Exercise prompt
Rewrite everything from the line containing "How many interior" down through the last of the lines below, replacing "labels" with "names" and leaving all else unchanged. Omit the pictures from your answer.

# # # # # # #

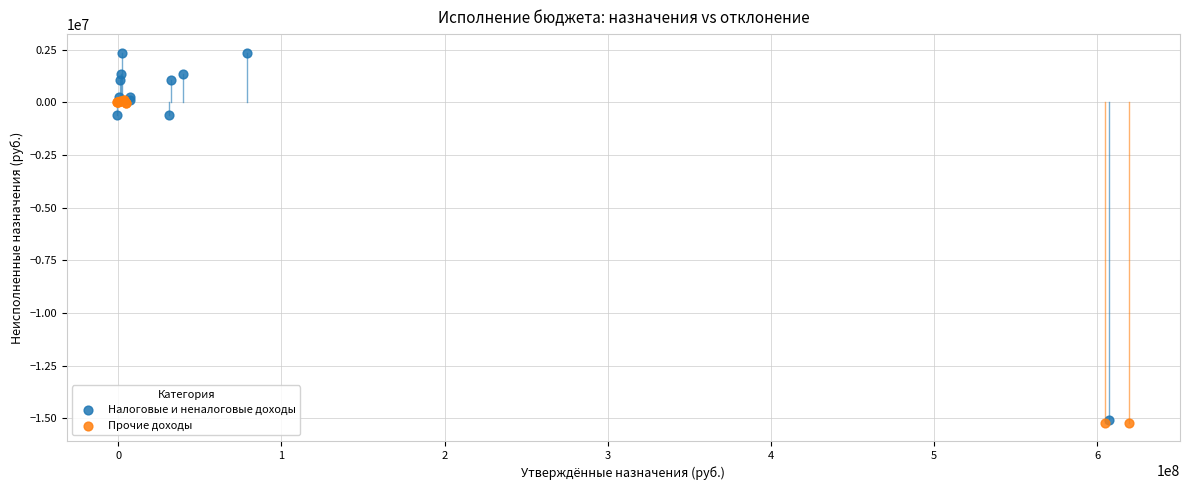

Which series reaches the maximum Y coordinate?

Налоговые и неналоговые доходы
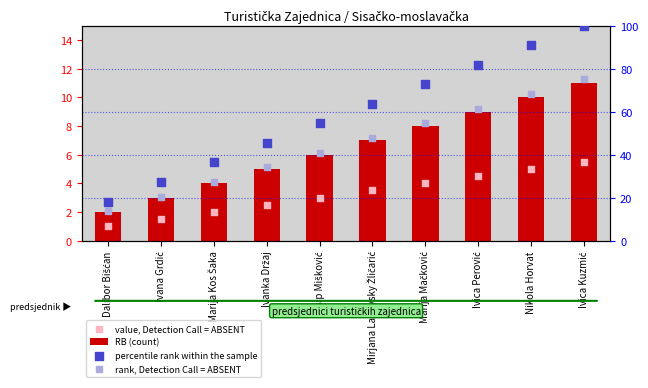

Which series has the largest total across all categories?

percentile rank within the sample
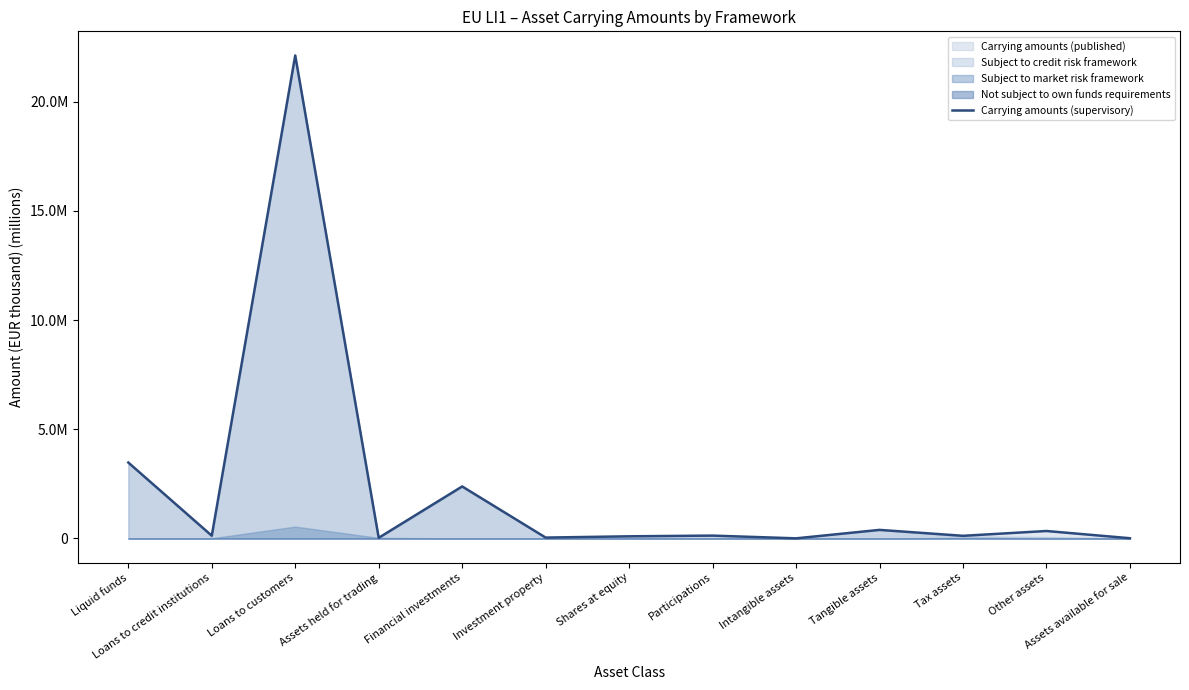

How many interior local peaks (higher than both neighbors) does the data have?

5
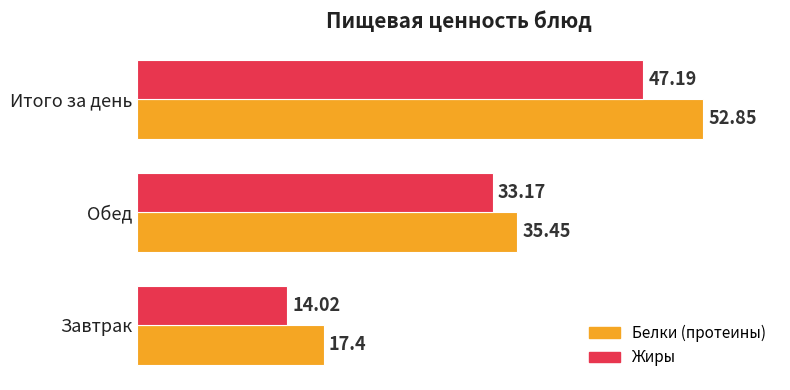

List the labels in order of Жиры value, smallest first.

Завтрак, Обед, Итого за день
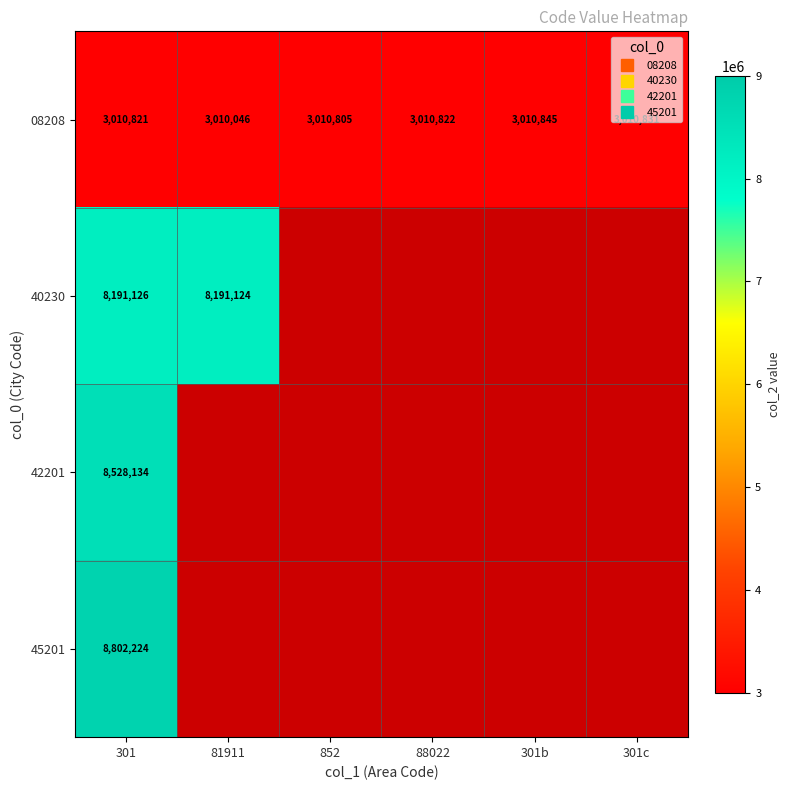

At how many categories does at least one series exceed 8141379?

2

# # # # # # #

Exercise response
How many interior local peaks (higher than both neighbors) does the data have?

5

List the names in order of Жиры value, smallest first.

Завтрак, Обед, Итого за день

At how many categories does at least one series exceed 8141379?

2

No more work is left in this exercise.